The state of health services in Meru has also emerged as a major issue. According to financial records, the Health department is the biggest spender taking up more than 30 per cent of the budget every financial year.
Mr Murungi has been on the receiving end from his two rivals who have accused him of running down the health sector and mismanaging workers. They cite lack of drugs, stalled hospital projects and a demotivated workforce as Mr Murungi’s failures.
Funds disbursement delays
But Governor Murungi blames delays in disbursement of funds for challenges in the supply of drugs.
“We’ve worked hard to free our people from disease. We’ve facilitated completion of an ultra-modern ward block at the Meru Teaching and Referral Hospital,” Mr Murungi said.
He said his administration established an intensive care unit, a renal unit, a cancer centre besides a modern oxygen plant to increase access to advanced medical care.
Access to drugs
But Senator Linturi has blamed the appointment of an ‘incompetent’ executive member for various 'failures' in the health sector.
“It is a shame that there are no drugs in health centres. Maternity wards have stalled,” Mr Linturi said at a recent campaign rally.
He says that if elected, he will transform the health sector to ensure access to drugs and facilities.
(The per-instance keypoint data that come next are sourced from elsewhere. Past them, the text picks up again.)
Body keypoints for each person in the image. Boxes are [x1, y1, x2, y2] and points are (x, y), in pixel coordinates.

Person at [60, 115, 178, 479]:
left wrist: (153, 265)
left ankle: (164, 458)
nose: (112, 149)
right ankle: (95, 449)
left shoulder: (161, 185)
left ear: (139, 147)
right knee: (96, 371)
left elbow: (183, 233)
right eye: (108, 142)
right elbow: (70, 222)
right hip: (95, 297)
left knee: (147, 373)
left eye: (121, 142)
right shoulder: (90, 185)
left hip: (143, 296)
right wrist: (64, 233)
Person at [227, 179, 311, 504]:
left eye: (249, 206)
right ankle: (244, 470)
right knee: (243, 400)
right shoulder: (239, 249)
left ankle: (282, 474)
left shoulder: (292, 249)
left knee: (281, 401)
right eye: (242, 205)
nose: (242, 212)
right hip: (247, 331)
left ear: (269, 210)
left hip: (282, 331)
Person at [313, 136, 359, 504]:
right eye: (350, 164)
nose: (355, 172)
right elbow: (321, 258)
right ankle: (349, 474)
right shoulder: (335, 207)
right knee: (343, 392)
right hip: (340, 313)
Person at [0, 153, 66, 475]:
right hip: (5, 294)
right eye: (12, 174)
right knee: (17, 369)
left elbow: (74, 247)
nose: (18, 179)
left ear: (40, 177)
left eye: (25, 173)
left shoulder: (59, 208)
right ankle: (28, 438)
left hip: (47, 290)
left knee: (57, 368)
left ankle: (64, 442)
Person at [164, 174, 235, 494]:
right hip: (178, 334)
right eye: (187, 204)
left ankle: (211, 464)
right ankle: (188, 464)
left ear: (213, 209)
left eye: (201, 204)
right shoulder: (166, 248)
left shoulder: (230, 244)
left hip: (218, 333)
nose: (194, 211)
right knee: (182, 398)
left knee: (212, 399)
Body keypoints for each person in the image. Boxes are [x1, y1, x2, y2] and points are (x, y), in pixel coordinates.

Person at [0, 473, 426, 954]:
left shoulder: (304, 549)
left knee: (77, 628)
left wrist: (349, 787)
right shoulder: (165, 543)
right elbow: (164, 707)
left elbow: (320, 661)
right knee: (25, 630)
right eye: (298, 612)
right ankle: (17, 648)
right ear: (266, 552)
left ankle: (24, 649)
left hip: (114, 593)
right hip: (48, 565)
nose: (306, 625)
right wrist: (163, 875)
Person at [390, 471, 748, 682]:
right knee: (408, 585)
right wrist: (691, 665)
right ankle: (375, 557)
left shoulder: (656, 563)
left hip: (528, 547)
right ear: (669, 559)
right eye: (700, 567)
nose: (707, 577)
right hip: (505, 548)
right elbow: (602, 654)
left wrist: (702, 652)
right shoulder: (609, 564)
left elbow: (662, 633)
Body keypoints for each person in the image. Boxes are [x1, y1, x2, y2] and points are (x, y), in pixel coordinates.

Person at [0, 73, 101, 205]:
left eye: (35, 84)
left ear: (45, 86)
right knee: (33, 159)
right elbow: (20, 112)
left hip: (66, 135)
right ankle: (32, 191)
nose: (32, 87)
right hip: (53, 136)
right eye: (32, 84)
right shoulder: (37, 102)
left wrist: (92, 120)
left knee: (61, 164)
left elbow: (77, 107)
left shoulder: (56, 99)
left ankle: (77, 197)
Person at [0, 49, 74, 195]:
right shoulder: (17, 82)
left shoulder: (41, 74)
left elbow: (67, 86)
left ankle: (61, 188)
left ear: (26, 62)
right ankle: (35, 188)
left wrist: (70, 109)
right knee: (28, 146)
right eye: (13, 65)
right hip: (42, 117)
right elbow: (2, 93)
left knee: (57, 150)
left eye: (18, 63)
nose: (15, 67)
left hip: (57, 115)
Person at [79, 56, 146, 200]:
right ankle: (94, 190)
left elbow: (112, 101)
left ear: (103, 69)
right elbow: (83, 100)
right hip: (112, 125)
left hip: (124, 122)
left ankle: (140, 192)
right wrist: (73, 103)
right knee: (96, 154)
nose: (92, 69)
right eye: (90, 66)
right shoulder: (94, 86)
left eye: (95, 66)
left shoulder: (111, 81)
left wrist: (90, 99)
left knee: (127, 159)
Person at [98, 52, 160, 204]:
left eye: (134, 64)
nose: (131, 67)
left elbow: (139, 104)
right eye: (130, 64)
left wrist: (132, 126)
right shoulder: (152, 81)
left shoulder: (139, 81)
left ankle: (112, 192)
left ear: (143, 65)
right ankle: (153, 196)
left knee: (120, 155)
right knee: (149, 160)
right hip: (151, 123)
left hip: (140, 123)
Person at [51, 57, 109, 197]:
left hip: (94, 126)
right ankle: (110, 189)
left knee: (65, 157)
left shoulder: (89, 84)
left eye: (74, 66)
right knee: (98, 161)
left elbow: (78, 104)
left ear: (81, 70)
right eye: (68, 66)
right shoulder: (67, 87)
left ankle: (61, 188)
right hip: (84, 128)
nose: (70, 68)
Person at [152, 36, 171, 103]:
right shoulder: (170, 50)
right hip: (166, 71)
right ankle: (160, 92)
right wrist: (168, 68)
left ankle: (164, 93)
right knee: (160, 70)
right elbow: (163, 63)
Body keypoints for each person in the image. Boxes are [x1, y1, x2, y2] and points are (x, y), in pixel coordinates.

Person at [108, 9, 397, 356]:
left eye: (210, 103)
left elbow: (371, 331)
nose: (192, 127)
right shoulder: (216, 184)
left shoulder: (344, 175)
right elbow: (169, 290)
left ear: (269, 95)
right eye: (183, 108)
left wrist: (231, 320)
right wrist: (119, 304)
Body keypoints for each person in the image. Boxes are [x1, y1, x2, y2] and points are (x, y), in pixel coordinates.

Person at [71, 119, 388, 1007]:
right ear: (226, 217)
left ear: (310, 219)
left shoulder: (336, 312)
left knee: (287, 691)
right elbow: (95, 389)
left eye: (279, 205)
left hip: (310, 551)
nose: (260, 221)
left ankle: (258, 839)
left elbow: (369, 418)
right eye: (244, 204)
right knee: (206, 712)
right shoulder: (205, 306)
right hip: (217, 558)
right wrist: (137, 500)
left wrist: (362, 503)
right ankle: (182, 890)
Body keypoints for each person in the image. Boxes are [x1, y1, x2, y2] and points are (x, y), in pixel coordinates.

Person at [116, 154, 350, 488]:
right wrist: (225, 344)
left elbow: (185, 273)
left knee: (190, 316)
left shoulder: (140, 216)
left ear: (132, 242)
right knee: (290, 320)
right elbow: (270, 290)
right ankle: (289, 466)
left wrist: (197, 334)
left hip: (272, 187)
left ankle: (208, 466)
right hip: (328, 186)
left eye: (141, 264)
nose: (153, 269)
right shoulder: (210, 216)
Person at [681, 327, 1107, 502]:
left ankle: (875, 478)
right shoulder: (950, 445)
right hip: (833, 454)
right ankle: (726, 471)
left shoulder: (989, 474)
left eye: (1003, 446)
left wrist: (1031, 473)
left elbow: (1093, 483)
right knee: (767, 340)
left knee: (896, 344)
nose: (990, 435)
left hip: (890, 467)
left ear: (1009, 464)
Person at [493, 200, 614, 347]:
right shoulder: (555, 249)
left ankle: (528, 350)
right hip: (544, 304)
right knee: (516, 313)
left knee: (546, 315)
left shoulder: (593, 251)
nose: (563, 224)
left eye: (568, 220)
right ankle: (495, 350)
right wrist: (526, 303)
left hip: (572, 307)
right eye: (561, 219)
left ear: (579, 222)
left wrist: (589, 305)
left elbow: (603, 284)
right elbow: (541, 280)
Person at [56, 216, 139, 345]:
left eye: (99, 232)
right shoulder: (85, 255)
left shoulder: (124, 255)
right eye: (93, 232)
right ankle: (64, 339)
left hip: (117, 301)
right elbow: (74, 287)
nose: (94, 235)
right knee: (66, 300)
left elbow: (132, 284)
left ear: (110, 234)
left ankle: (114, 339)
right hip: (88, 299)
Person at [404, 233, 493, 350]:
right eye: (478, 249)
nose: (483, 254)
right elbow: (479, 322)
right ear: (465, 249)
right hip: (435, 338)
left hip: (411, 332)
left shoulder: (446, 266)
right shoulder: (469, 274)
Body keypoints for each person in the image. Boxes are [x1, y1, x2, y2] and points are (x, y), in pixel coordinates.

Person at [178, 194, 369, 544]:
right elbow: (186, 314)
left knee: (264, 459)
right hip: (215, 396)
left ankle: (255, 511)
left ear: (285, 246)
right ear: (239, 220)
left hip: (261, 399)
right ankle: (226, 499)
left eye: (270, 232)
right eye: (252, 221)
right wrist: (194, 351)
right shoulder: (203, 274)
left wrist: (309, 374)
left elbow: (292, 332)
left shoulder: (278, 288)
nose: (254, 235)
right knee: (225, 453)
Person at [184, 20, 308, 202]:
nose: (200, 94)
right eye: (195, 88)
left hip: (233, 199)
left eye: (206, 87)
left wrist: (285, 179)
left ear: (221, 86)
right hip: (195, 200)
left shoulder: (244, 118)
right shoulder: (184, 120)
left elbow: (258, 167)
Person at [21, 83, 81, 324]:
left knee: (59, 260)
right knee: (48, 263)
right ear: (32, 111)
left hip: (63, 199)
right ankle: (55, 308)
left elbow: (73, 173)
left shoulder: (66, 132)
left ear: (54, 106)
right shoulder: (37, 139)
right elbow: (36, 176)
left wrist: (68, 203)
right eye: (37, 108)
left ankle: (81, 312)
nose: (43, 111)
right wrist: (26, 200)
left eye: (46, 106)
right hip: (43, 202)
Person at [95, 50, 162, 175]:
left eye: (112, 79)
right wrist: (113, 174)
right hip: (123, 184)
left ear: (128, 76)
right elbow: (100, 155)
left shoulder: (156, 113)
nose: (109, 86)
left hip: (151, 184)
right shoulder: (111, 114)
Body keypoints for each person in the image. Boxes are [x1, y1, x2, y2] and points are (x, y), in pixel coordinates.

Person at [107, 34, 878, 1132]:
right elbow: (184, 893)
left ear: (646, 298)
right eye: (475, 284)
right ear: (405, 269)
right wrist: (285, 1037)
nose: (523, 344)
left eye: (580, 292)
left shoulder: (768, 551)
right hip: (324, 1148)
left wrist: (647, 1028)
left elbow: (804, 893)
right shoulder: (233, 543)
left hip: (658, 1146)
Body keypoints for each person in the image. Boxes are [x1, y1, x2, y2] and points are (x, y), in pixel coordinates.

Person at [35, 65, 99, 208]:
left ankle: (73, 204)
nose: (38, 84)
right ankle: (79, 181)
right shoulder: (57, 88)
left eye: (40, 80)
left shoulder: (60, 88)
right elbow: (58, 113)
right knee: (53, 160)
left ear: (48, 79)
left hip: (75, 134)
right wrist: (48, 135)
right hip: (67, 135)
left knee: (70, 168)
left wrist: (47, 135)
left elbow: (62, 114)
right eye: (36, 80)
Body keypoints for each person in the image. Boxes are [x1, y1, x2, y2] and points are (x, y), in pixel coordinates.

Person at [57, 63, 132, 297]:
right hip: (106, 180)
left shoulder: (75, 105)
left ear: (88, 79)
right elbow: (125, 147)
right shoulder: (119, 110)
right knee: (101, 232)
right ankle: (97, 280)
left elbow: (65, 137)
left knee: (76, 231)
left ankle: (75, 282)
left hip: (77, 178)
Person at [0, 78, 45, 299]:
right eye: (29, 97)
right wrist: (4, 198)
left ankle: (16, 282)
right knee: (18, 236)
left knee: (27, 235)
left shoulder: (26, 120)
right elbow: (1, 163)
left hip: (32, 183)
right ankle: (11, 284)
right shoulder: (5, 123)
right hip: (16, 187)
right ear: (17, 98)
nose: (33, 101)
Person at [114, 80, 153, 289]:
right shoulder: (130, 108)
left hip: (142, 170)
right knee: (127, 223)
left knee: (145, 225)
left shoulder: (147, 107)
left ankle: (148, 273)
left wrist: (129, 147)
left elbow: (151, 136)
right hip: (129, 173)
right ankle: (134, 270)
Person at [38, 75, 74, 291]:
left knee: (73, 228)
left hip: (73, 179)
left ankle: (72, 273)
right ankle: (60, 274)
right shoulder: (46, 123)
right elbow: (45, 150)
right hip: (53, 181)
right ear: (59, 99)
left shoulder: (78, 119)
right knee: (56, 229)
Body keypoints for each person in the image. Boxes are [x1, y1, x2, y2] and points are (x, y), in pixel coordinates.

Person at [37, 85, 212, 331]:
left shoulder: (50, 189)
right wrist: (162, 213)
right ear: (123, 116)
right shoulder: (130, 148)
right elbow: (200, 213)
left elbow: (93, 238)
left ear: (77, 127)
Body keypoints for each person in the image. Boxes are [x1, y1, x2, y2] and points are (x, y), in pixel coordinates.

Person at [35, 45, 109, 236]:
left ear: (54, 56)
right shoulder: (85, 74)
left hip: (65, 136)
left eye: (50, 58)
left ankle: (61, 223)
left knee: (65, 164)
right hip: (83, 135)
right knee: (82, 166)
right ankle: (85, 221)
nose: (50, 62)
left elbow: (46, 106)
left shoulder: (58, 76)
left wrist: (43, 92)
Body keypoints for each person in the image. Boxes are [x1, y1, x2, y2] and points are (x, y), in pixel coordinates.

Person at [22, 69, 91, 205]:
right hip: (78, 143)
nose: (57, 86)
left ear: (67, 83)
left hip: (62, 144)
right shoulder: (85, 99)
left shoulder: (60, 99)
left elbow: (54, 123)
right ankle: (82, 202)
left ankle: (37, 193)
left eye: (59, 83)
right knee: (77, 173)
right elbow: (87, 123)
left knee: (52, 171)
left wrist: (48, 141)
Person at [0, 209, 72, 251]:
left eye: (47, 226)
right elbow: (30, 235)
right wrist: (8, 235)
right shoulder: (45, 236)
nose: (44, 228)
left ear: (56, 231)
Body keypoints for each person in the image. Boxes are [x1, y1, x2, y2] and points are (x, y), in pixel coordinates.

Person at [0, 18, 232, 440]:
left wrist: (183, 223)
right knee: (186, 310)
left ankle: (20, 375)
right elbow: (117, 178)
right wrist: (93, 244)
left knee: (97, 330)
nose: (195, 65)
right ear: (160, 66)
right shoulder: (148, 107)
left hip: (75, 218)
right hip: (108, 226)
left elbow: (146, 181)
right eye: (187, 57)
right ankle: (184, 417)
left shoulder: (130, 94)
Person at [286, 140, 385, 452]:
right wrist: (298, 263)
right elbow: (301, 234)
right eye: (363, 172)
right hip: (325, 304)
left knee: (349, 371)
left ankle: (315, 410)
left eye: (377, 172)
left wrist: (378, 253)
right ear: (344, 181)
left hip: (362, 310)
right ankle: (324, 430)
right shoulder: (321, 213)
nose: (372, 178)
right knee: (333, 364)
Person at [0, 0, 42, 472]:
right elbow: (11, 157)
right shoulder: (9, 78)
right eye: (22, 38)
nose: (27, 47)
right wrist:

“In my assessment, the health sector is in ICU. If elected, I will streamline the supply of drugs through proper management systems. Our hospitals should be able to have ICT systems that indicate the availability of pharmaceutical supplies and drugs. As at now, the morale of our health workers is at its lowest” the senator said recently.
Ms Mwangaza cites mismanagement of health workers as one of the county government’s failures.
“There is frequent bickering and industrial action by health staff demanding rights such as delayed salaries, promotions and remission of statutory deductions,” Ms Mwangaza said.
She promised to review the health workers’ employment policy, stop intimidation of workers who resort to industrial action and improve health service delivery.